From the Guidelines
For a 17-year-old patient with menorrhagia who has migraines with aura and is currently taking Slynd (drospirenone), the best approach would be to continue Slynd and add a non-hormonal treatment such as tranexamic acid (Lysteda) 1300 mg three times daily during heavy bleeding days. This approach is based on the fact that Slynd is a progestin-only pill without estrogen, making it safe for patients with migraines with aura who have contraindications to estrogen-containing contraceptives 1. The management of menorrhagia in this patient should prioritize treatments that do not exacerbate migraine symptoms. Key considerations include:
- Continuing Slynd to maintain contraception without estrogen, which can worsen migraines with aura
- Adding tranexamic acid for its efficacy in reducing menstrual blood loss by approximately 40-60% without affecting migraine management
- Considering non-steroidal anti-inflammatory drugs (NSAIDs) like ibuprofen for additional bleeding reduction and pain relief, although their impact on migraine should be monitored
- Iron supplementation, such as ferrous sulfate 325 mg daily, if signs of iron deficiency anemia are present, to improve quality of life by reducing fatigue and other anemia-related symptoms. It's crucial to follow up regularly to assess the effectiveness of these treatments and consider further interventions, such as endometrial assessment, if menorrhagia persists. The guidance on migraine management 1 emphasizes the importance of preventive treatment and the use of specific medications, but in the context of menorrhagia treatment, the focus remains on balancing effective bleeding control with safe and effective contraception, while considering the patient's migraine condition.
From the Research
Management of Menorrhagia in a 17-year-old Patient
- The patient is currently on Slynd (drospirenone) and has a history of migraine with aura, which can impact the management of menorrhagia 2.

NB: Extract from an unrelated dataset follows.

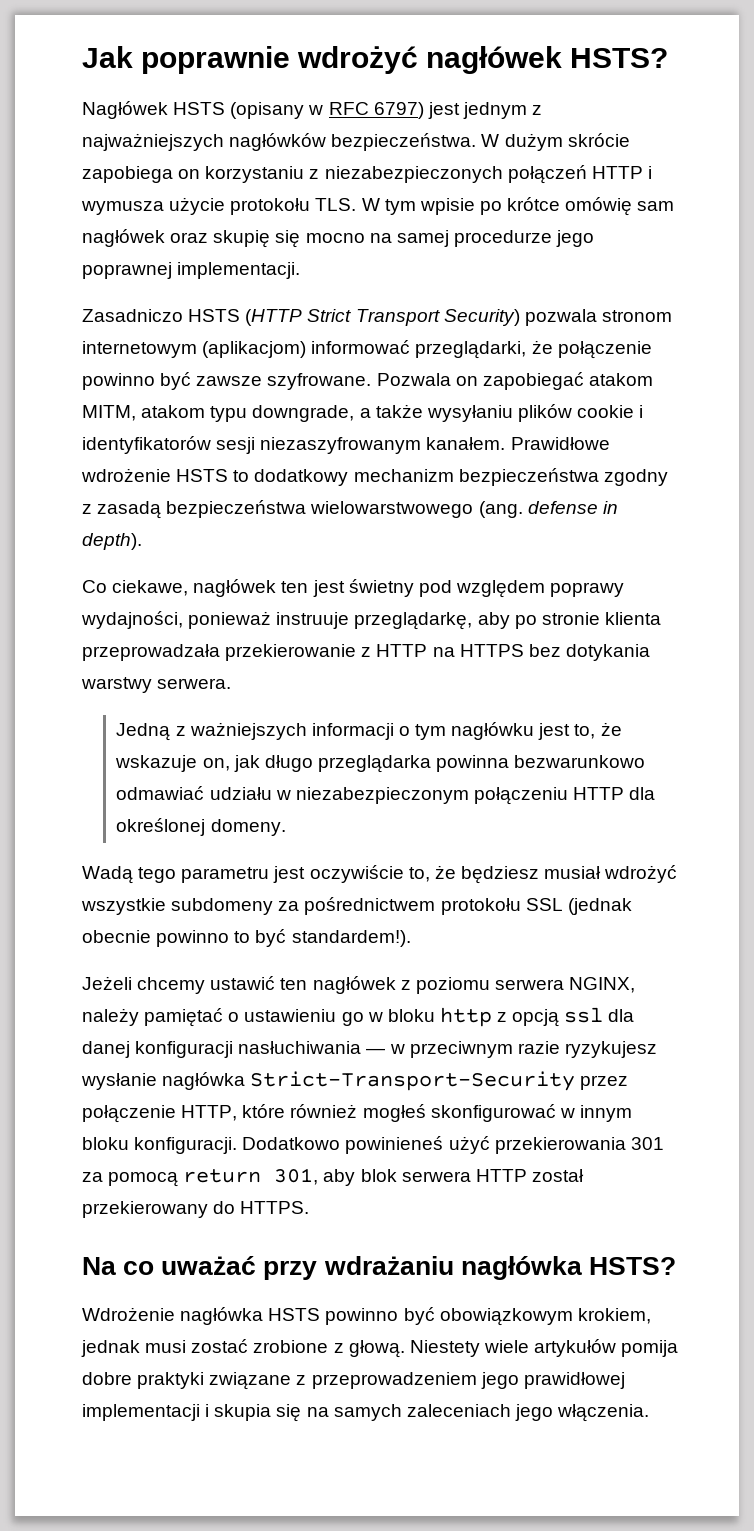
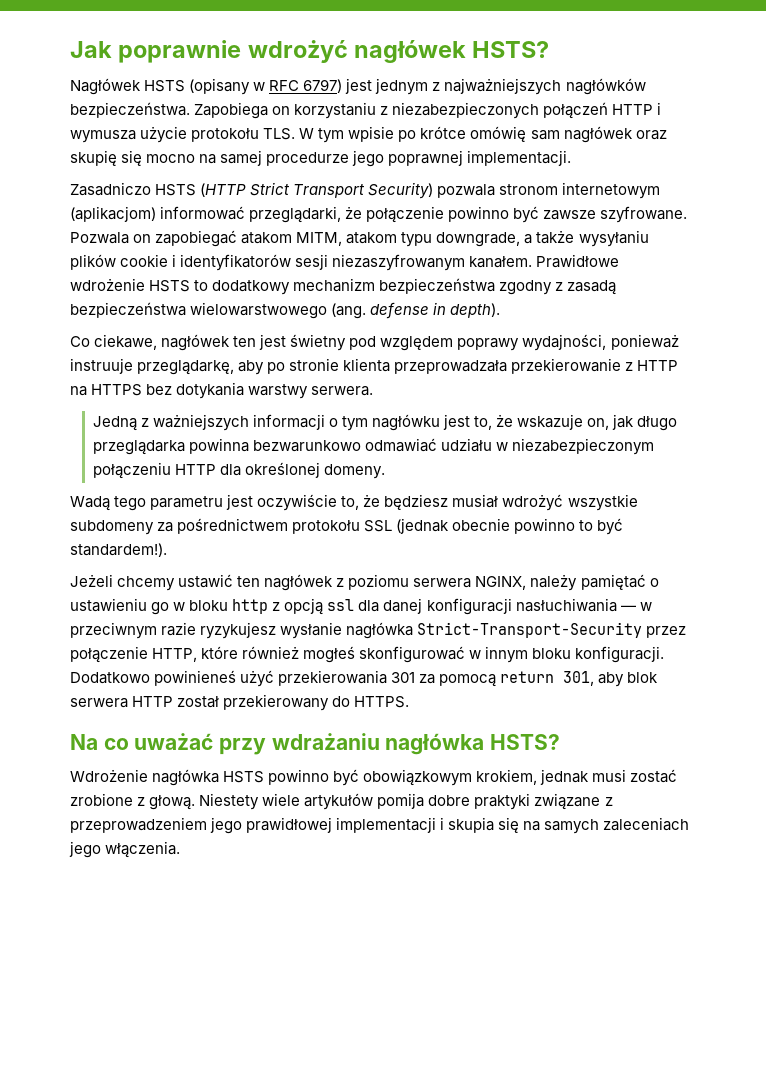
[481,133,630,151] [82,166,173,183] W dużym skrócie zapobiega -> [194,102,269,119] Zapobiega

- Menorrhagia is a common condition in women of reproductive age and can be associated with migraine, as evidenced by a study that found a higher frequency of menorrhagia in female migraineurs compared to age-matched women without headache 3.
- The use of combined oral contraceptives, such as Slynd, can be beneficial in reducing menstrual blood loss and managing menorrhagia, but may not be suitable for all patients, particularly those with a history of migraine with aura 2.
Treatment Options for Menorrhagia
- Tranexamic acid is an effective and well-tolerated treatment for idiopathic menorrhagia, reducing menstrual blood loss by 34-59% over 2-3 cycles 4.
- Nonsteroidal anti-inflammatory drugs (NSAIDs) and other medications, such as mefenamic acid and flurbiprofen, may also be used to manage menorrhagia, but may not be as effective as tranexamic acid 4.
- Hormonal therapies, such as levonorgestrel, can also be effective in reducing menstrual blood loss, but may have adverse effects and are not suitable for all patients 4.
Considerations for Migraine with Aura
- The patient's history of migraine with aura is a significant consideration in the management of menorrhagia, as combined oral contraceptives may be contraindicated in patients with migraine with aura 2.
- Alternative treatments, such as tranexamic acid, may be more suitable for patients with migraine with aura, but the effectiveness and safety of these treatments in this population need to be carefully evaluated 4.
- The patient's migraine treatment plan should be taken into account when managing menorrhagia, and prophylactic strategies, such as perimenstrual prophylaxis, may be necessary to reduce the frequency and severity of migraine attacks 5, 6.